/ 9 September 2005

A blessing in disguise

By refusing to accept Stuart Baxter’s resignation and steadfastly dispelling any notion that the beleaguered coach might be forced to step down, the South African Football Association (Safa) is at last positing itself as an organisation that won’t be swayed by popular sentiment but by long-term principles and objectives whose overall aim is to find solutions to the current problems and chart the way forward.

Safa CEO Raymond Hack believes that, for the first time since problems of maladministration surfaced a few years ago, the football organisation has to go back to basics and do some self-assessing. After the 3-1 loss to Burkina Faso at the weekend that ended the country’s chances of qualifying for next year’s World Cup, he warns against pointing fingers and making wild statements that will spur only short-term solutions.

”Everybody should share responsibility; we should have seen and identified and tried to remedy the problems. The warning lights were there, we should not put blame on a, b, c … If we want to produce a winning team we have to stop blaming each other, we all have to get together and say how do we overcome and move forward. We still have an opportunity to qualify for the African Nations Cup and reintroduce pride in our national team,” says Hack.

Given what South African football achieved both at club and country level 10 years ago — Orlando Pirates winning the continental cup and Bafana Bafana achieving the feat a year later when they won the African Nations Cup — when did the controlling body veer off the path and why?

Pundits believed that the awarding of the 2010 World Cup to South Africa would galvanise and force everybody at head office to focus. However, instead of Safa building on Fifa’s faith and creating new confidence, the number of sponsors continues to dwindle and potential new ones have been scared off.

Zola Dunywa, Safa director of football development, says his bosses constantly ”tell me that there is no money for development” — although Safa’s core mandate is to develop and promote football in the country.

This is not something new; it was the climate that existed when Baxter came on board. Many coaches before him worked under these conditions, and the difference is that Safa could ignore these problems because the national team kept on qualifying.

With the resources South Africa boasts, it should be a walk in the park for our national team to qualify. Why then has Baxter’s team failed?

A cause lies in the recent results of those who might some day wear the Bafana Bafana jersey. Last year, our youth teams lost to Lesotho — a country ranked outside the top 100 by Fifa — in the continental championships. There is a worrying lack of new talent coming through.

Also, it now seems that many players lack the necessary incentive to perform well. The players need to be made to feel that it is an honour and privilege to don the national colours.

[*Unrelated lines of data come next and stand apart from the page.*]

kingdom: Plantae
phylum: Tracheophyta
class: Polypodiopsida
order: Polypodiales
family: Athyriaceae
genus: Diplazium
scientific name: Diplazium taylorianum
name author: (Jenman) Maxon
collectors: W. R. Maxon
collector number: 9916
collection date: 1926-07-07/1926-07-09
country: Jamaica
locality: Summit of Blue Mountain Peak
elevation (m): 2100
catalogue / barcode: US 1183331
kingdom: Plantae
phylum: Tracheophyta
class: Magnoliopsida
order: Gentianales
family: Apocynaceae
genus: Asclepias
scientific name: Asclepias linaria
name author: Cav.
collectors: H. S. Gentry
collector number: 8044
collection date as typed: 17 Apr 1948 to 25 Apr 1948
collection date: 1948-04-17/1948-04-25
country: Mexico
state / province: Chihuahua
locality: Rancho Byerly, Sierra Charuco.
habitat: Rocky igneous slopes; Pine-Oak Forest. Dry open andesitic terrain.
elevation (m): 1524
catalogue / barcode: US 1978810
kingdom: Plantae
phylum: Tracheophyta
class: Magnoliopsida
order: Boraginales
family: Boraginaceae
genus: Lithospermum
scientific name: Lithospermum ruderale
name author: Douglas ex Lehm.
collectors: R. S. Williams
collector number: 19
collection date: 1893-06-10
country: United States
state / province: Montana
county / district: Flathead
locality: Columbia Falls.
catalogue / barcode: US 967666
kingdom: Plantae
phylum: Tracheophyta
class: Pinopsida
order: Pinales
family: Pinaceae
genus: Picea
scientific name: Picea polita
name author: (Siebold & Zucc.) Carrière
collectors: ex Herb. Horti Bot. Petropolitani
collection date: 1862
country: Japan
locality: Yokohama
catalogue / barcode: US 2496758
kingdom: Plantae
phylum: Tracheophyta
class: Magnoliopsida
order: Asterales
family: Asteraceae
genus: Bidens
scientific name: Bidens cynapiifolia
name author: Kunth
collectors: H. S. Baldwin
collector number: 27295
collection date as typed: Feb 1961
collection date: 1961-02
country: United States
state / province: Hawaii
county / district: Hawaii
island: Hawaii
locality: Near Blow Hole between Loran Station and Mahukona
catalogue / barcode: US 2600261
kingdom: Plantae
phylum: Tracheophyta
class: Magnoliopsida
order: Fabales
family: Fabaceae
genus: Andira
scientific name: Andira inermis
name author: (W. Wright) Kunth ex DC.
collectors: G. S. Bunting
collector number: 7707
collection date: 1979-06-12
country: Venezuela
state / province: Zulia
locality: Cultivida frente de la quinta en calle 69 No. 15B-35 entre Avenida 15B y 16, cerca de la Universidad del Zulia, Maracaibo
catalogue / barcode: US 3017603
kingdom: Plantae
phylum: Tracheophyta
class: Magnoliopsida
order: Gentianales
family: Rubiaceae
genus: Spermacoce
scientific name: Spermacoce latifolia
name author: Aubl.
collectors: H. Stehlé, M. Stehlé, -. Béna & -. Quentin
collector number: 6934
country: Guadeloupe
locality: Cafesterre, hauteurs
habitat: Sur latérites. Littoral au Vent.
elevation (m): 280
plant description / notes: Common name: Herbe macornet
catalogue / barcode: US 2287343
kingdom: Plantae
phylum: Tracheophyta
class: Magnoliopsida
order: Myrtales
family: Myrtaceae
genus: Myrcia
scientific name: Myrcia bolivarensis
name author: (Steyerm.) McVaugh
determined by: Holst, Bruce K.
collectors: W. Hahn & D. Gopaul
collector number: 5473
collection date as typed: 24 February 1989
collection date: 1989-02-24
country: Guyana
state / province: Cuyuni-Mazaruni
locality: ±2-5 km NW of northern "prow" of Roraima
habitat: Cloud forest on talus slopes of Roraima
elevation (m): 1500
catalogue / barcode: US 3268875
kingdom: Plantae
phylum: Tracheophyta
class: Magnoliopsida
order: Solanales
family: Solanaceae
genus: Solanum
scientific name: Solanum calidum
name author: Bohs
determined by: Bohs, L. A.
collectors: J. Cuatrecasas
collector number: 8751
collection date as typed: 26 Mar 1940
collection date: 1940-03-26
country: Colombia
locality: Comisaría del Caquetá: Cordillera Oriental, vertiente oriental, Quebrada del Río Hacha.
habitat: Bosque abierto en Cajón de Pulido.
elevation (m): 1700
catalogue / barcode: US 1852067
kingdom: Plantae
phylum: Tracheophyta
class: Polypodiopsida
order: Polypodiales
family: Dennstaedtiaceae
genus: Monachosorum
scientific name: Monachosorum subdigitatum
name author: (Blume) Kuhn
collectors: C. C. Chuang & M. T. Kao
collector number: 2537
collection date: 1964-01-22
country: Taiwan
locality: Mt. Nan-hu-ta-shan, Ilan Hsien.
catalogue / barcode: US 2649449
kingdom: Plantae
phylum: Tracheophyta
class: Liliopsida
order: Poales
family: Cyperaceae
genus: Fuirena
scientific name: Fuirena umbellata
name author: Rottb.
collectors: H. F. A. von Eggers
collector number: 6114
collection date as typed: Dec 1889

Emmanuel Maradas, a respected former journalist, argues that part of South Africa’s problem is that ”they are constantly competing against opposition not in their league and this inevitably drags their standards down. South Africa should be competing in the same league now as England, Brazil and most of the European and South American countries. My concern for South Africa is that they don’t seem to produce players like Phil Masinga, Neil Tovey, Shoes Moshoeu and Mark Fish, who had the passion and hunger.

”The domestic league is not producing this type of player. The loss in Burkina Faso is not a defeat, it is a humiliation for a country that has vast resources like South Africa. If they don’t start working now to prepare, 2010 will be a disaster.”

Hack concurs: ”The basic issue everybody is missing is that it seems that our national team has to reacquire the belief to win. You can have the best eleven in the world but if you don’t have the individuals who want to fight, who want to go out there and put everything on the line …

”We have to find the passion in all our players, to have players walking on to the field thinking that they are eight foot high and are on top of the world. Maybe our players don’t have the will to win any more.”

Hack is, however, mindful that time may not be on Safa’s side and has boldly put a time frame to what is needed to turn around the situation. ”By December, we need to have produced a car that is roadworthy, although it may not be ready to win at Kyalami yet.”

In modern times France, Mexico and now South Africa are the only countries that have failed to qualify for the World Cup after being granted the right to host the next tournament. The question is, will South Africa rise to the challenge?

When France failed twice to qualify for the World Cup, after a great run in the Eighties in continental championships, football administrators formulated a way forward. They set up specialised training facilities at Clairfontaine geared towards preparing for 1998. Primarily the institutions were used to produce a continual stream of young players, inclulding Arsenal’s Thierry Henry.

So far the 2010 World Cup has failed to inspire football administrators to develop structures that would create the necessary momentum. The failure to qualify for the World Cup may, as Hack suggests, be just the catalyst football administrators needed to get their house in order.